• **WORK TO COMPLETE**
Rewrite the records below, swapping every "Set" for "Satz" and leaving everything else untouched.

►

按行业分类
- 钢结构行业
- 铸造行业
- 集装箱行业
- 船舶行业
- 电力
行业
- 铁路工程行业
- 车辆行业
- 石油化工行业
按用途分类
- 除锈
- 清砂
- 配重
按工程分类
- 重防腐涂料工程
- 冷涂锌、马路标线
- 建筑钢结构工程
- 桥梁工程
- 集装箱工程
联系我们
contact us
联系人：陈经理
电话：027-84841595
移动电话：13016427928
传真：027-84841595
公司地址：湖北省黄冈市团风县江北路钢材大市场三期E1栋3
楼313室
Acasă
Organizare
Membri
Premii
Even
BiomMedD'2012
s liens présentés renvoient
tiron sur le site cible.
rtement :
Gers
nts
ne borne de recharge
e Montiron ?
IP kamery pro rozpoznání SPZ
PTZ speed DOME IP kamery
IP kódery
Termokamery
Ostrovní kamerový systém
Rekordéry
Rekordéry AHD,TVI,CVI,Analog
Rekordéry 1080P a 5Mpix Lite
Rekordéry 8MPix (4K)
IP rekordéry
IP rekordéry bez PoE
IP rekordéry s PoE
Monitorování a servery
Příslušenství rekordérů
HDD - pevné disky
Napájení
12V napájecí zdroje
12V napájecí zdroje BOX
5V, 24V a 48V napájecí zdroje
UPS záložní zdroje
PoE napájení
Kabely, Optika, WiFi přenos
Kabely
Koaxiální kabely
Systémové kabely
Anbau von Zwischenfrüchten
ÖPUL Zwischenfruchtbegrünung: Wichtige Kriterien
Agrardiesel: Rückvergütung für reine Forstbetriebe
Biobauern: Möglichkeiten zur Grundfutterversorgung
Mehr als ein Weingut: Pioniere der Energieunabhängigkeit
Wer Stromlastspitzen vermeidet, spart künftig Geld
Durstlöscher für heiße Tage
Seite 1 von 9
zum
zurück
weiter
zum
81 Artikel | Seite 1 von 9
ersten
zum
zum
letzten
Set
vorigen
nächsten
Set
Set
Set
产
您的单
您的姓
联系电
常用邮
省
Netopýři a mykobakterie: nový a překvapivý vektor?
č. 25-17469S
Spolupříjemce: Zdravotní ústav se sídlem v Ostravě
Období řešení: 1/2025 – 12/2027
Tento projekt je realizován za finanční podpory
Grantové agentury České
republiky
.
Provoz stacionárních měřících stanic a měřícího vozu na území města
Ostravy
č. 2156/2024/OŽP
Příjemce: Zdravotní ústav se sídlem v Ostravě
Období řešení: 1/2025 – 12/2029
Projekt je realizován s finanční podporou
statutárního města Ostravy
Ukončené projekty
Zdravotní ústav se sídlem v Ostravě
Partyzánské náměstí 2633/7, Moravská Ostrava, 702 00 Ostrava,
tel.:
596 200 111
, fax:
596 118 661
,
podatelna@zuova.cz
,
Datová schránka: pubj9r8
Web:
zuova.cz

◄

• **SOLVED PROBLEM**
按行业分类
- 钢结构行业
- 铸造行业
- 集装箱行业
- 船舶行业
- 电力
行业
- 铁路工程行业
- 车辆行业
- 石油化工行业
按用途分类
- 除锈
- 清砂
- 配重
按工程分类
- 重防腐涂料工程
- 冷涂锌、马路标线
- 建筑钢结构工程
- 桥梁工程
- 集装箱工程
联系我们
contact us
联系人：陈经理
电话：027-84841595
移动电话：13016427928
传真：027-84841595
公司地址：湖北省黄冈市团风县江北路钢材大市场三期E1栋3
楼313室
Acasă
Organizare
Membri
Premii
Even
BiomMedD'2012
s liens présentés renvoient
tiron sur le site cible.
rtement :
Gers
nts
ne borne de recharge
e Montiron ?
IP kamery pro rozpoznání SPZ
PTZ speed DOME IP kamery
IP kódery
Termokamery
Ostrovní kamerový systém
Rekordéry
Rekordéry AHD,TVI,CVI,Analog
Rekordéry 1080P a 5Mpix Lite
Rekordéry 8MPix (4K)
IP rekordéry
IP rekordéry bez PoE
IP rekordéry s PoE
Monitorování a servery
Příslušenství rekordérů
HDD - pevné disky
Napájení
12V napájecí zdroje
12V napájecí zdroje BOX
5V, 24V a 48V napájecí zdroje
UPS záložní zdroje
PoE napájení
Kabely, Optika, WiFi přenos
Kabely
Koaxiální kabely
Systémové kabely
Anbau von Zwischenfrüchten
ÖPUL Zwischenfruchtbegrünung: Wichtige Kriterien
Agrardiesel: Rückvergütung für reine Forstbetriebe
Biobauern: Möglichkeiten zur Grundfutterversorgung
Mehr als ein Weingut: Pioniere der Energieunabhängigkeit
Wer Stromlastspitzen vermeidet, spart künftig Geld
Durstlöscher für heiße Tage
Seite 1 von 9
zum
zurück
weiter
zum
81 Artikel | Seite 1 von 9
ersten
zum
zum
letzten
Satz
vorigen
nächsten
Satz
Satz
Satz
产
您的单
您的姓
联系电
常用邮
省
Netopýři a mykobakterie: nový a překvapivý vektor?
č. 25-17469S
Spolupříjemce: Zdravotní ústav se sídlem v Ostravě
Období řešení: 1/2025 – 12/2027
Tento projekt je realizován za finanční podpory
Grantové agentury České
republiky
.
Provoz stacionárních měřících stanic a měřícího vozu na území města
Ostravy
č. 2156/2024/OŽP
Příjemce: Zdravotní ústav se sídlem v Ostravě
Období řešení: 1/2025 – 12/2029
Projekt je realizován s finanční podporou
statutárního města Ostravy
Ukončené projekty
Zdravotní ústav se sídlem v Ostravě
Partyzánské náměstí 2633/7, Moravská Ostrava, 702 00 Ostrava,
tel.:
596 200 111
, fax:
596 118 661
,
podatelna@zuova.cz
,
Datová schránka: pubj9r8
Web:
zuova.cz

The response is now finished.